OLYMPIA — The state Senate on Thursday endorsed a package of legal changes, including a proposed constitutional amendment, in response to last fall’s slaying of four Lakewood police officers.

The proposed amendment, which was approved 43-4, would allow judges to deny bail for people charged with crimes that carry a mandatory sentence of life without parole. The Legislature would set standards for judges to consult in such cases.

At present, the constitution only permits judges to deny bail for people charged with capital murder.

The shooter in the Lakewood case, Maurice Clemmons, had posted bail less than a week before the Nov. 29 slayings on an arrest for child rape, which could have brought a life sentence because of his previous felony criminal record. Clemmons eluded police for days, but was shot and killed by an officer in Seattle after a massive manhunt.

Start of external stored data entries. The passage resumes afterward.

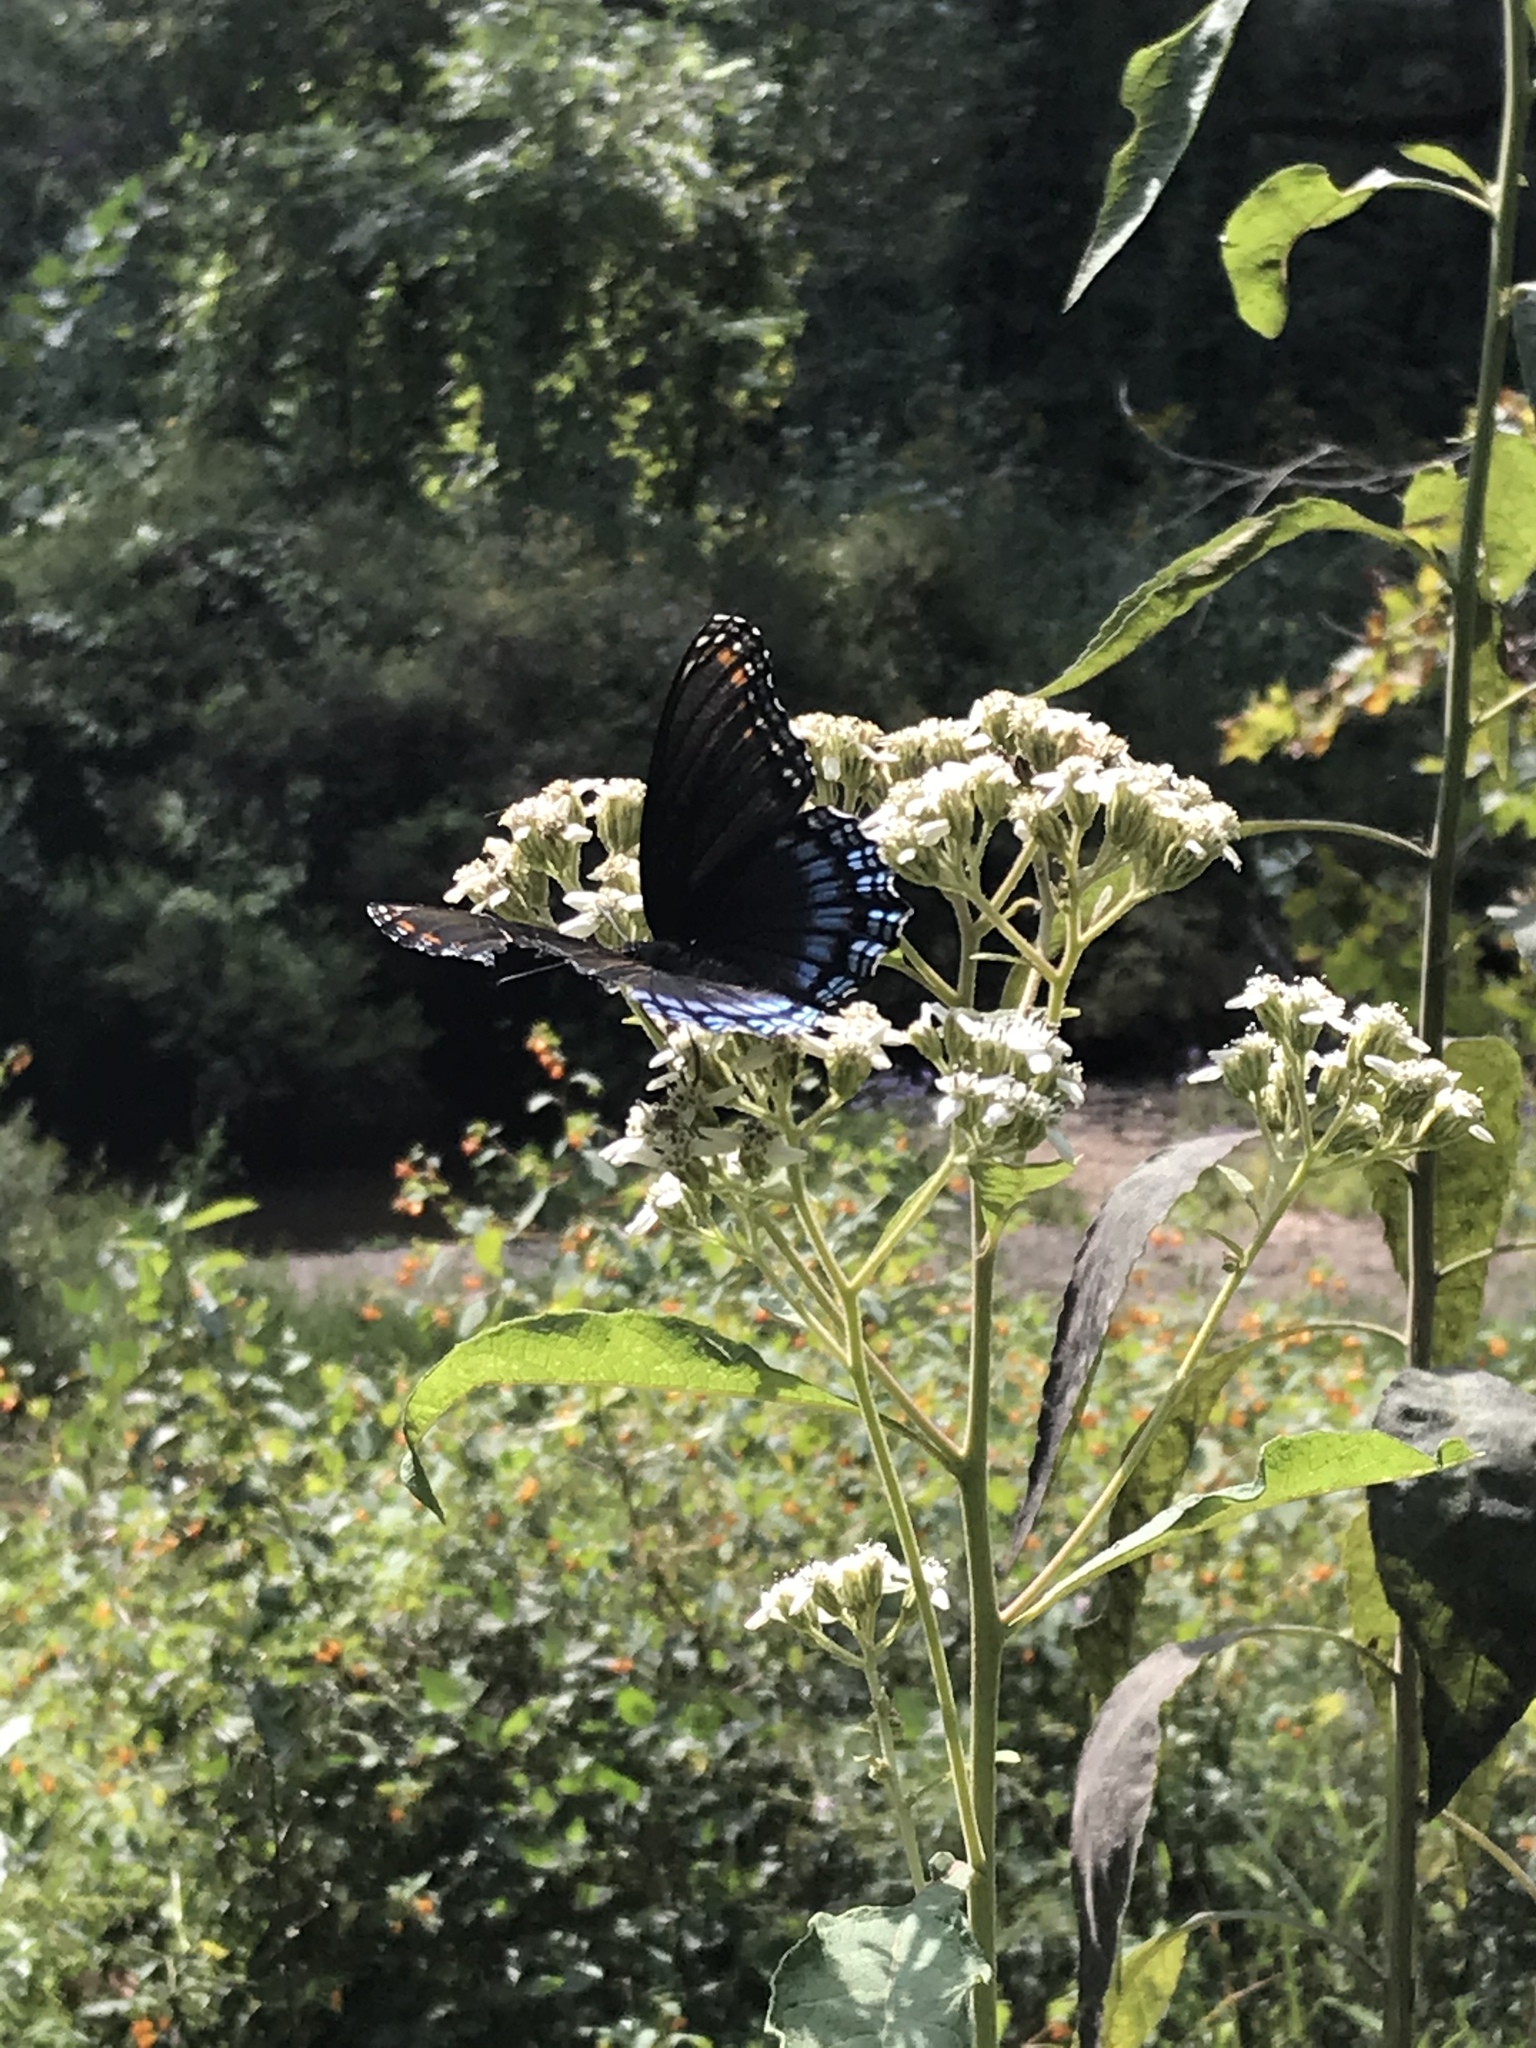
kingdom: Animalia
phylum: Arthropoda
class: Insecta
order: Lepidoptera
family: Nymphalidae
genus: Limenitis
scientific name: Limenitis astyanax
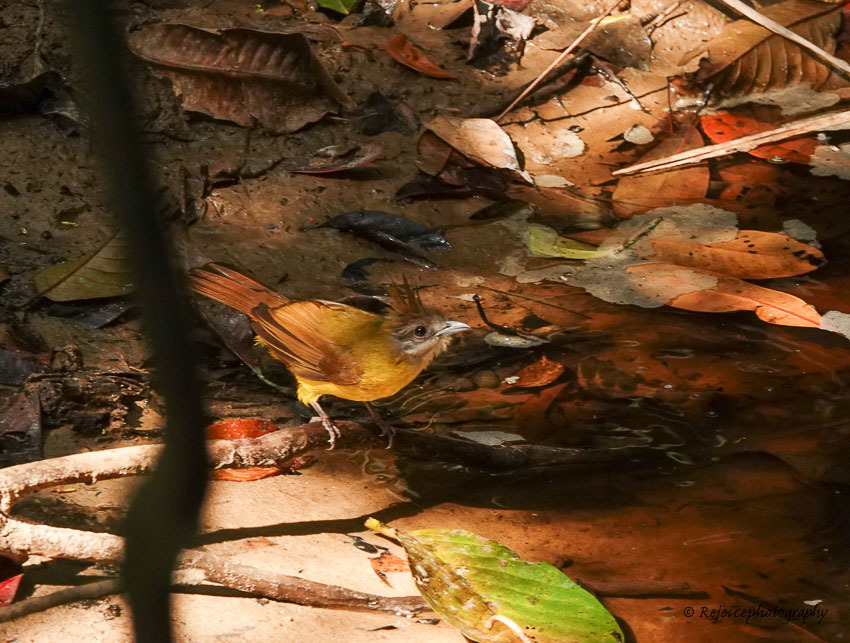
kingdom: Animalia
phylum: Chordata
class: Aves
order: Passeriformes
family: Pycnonotidae
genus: Alophoixus
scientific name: Alophoixus flaveolus
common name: White-throated bulbul
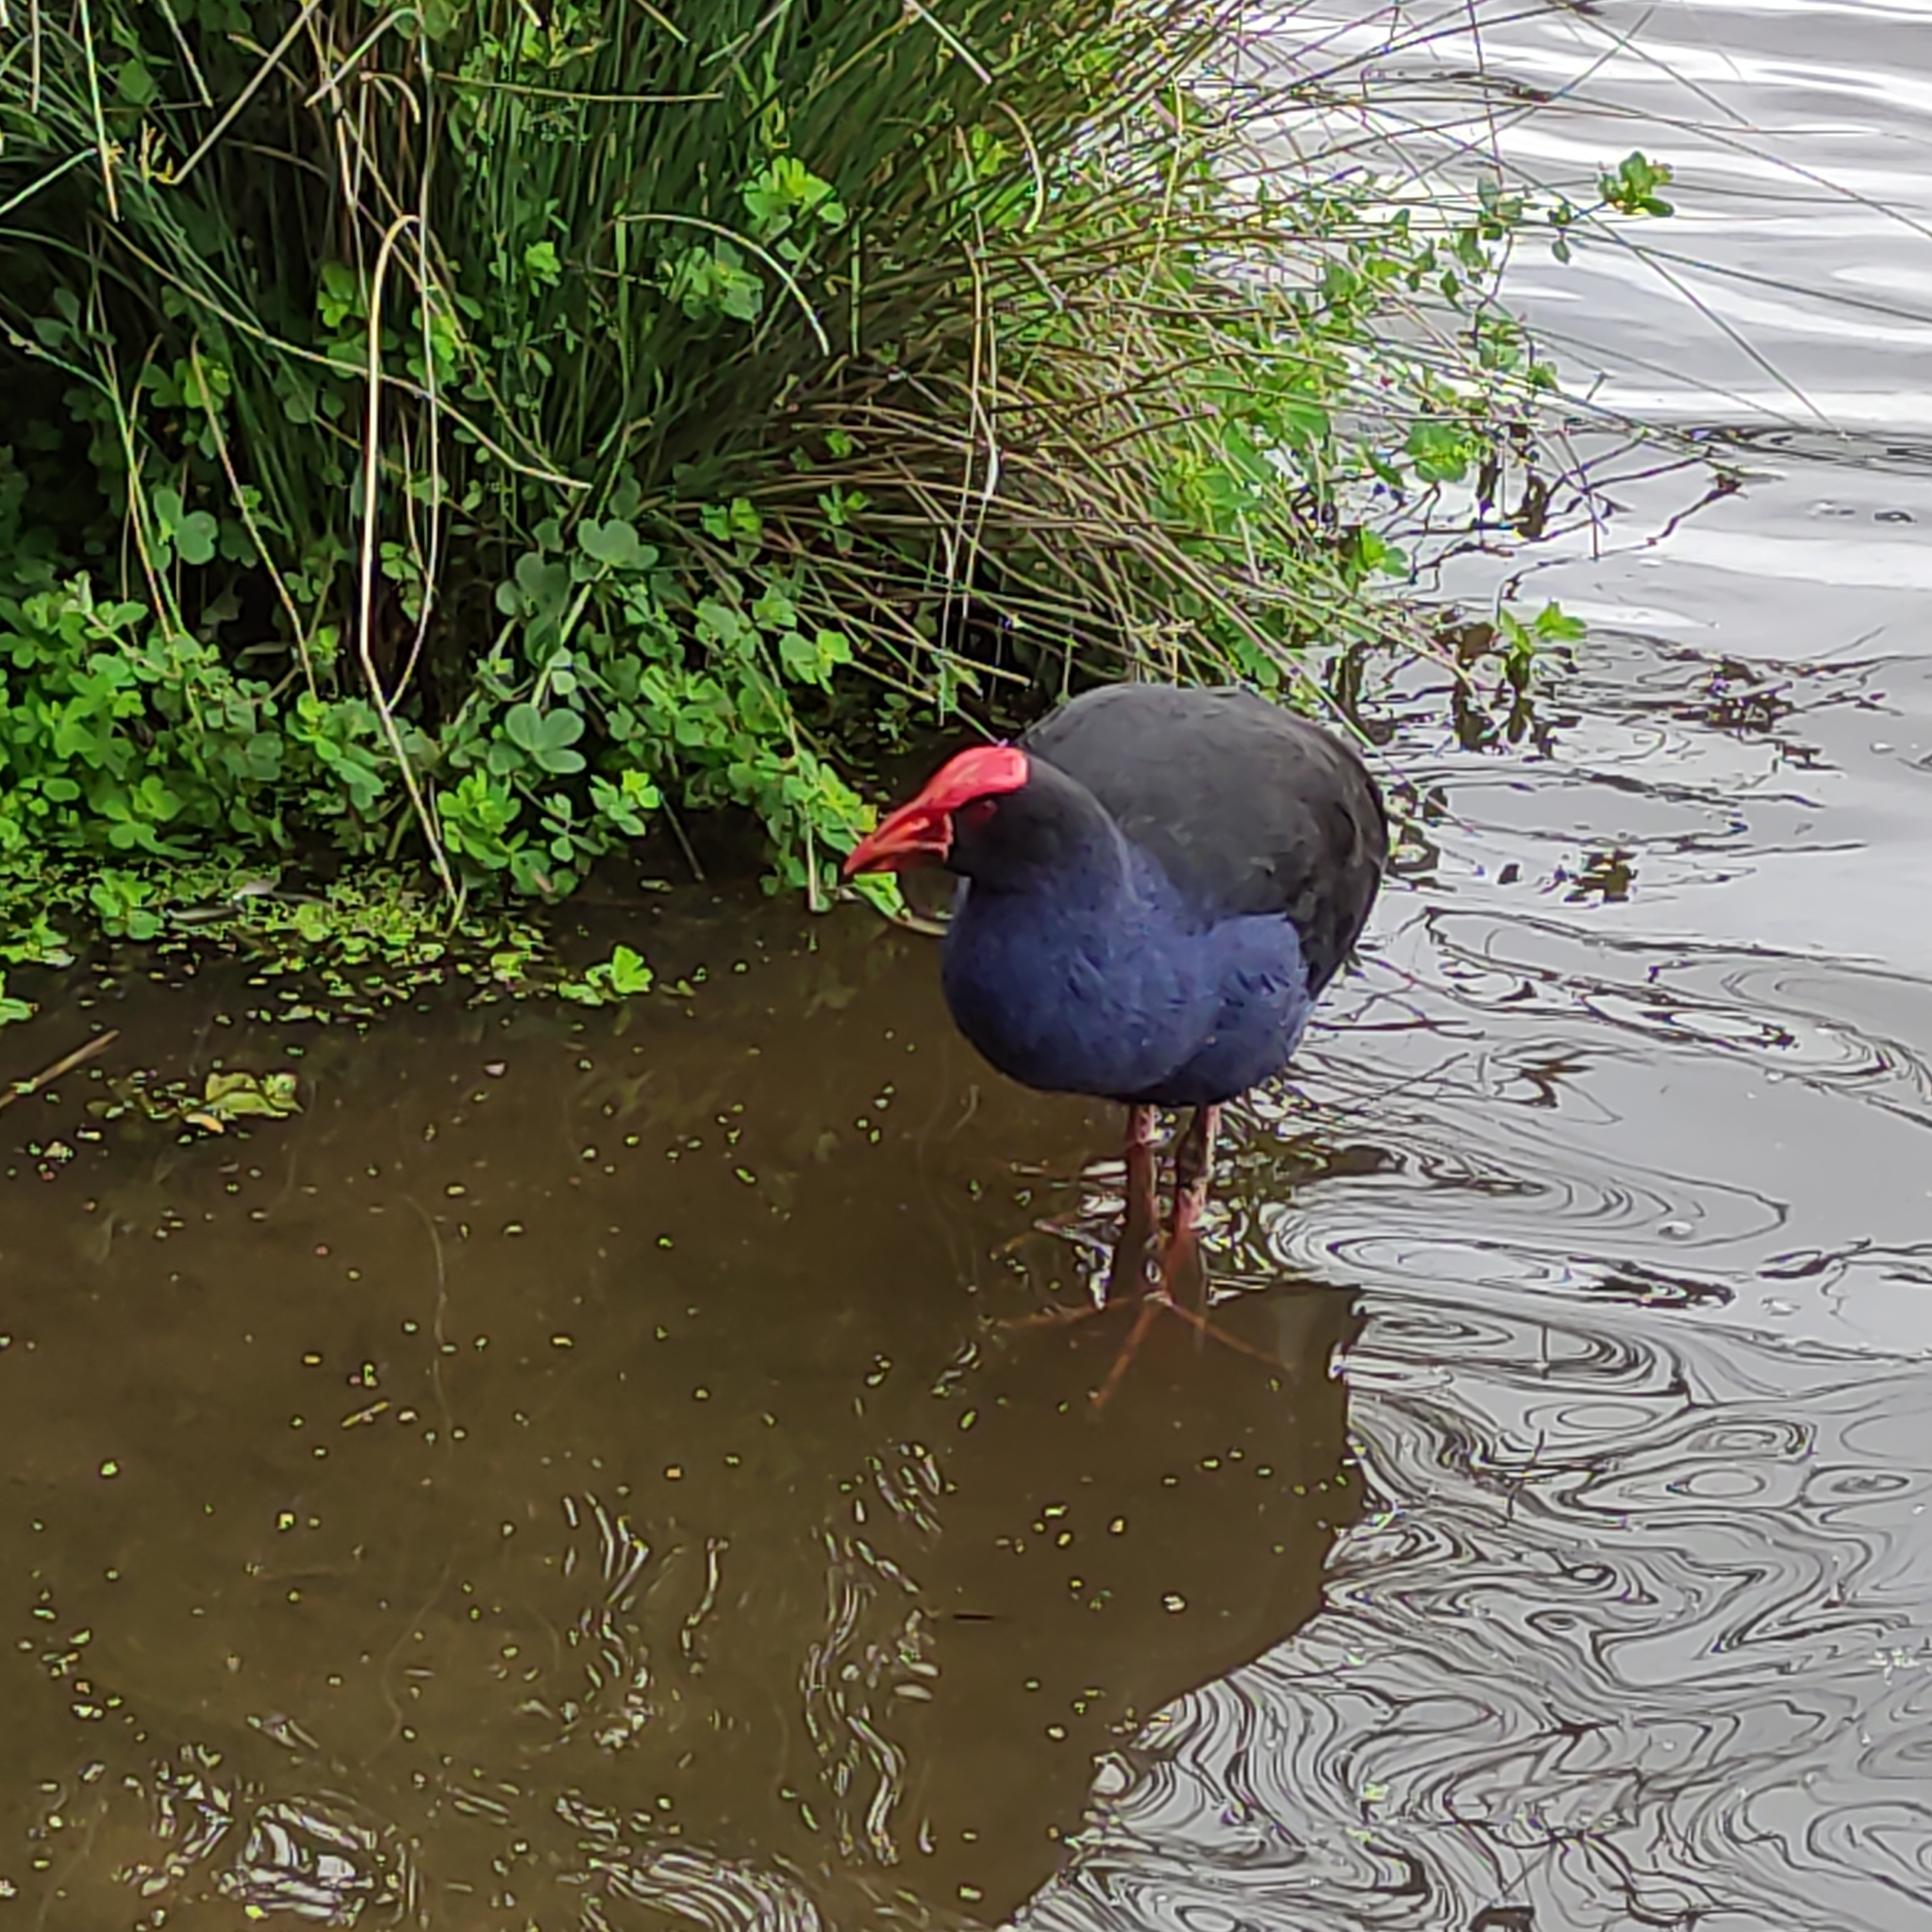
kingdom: Animalia
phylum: Chordata
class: Aves
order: Gruiformes
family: Rallidae
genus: Porphyrio
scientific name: Porphyrio melanotus
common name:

“That is what we’re getting at, the worst of the worst,” said Sen. Mike Carrell, R-Lakewood, a sponsor of the measure.

Gov. Chris Gregoire convened a task force of the state’s law enforcement community to examine potential law changes after Lakewood police Sgt. Mark Renninger and officers Tina Griswold, Ronald Owens and Greg Richards were killed in November.

Family members and law enforcement officials spoke at the beginning of session, urging lawmakers to act.

Critics of the constitutional amendment have said the state could be moving too fast by changing the constitution in response to a single crime. But Senate Judiciary Committee Chairman Adam Kline, D-Seattle, said legislators are taking a thoughtful approach.

“We don’t take this job lightly, amending the state constitution,” Kline said.

Legislators aren’t finished debating the constitutional amendment. The House approved a different version last week, and the final approach that lawmakers settle on will also have to be approved by voters in November.

“We’re going to come up with a good amendment to present to the people, and I’m convinced that they’ll approve it,” Carrell said.

Other bills approved Thursday night included plans to strengthen the punishment for aiding a criminal and for assaulting a police or community corrections officer. Senators also voted to create a task force to review the state’s bail system.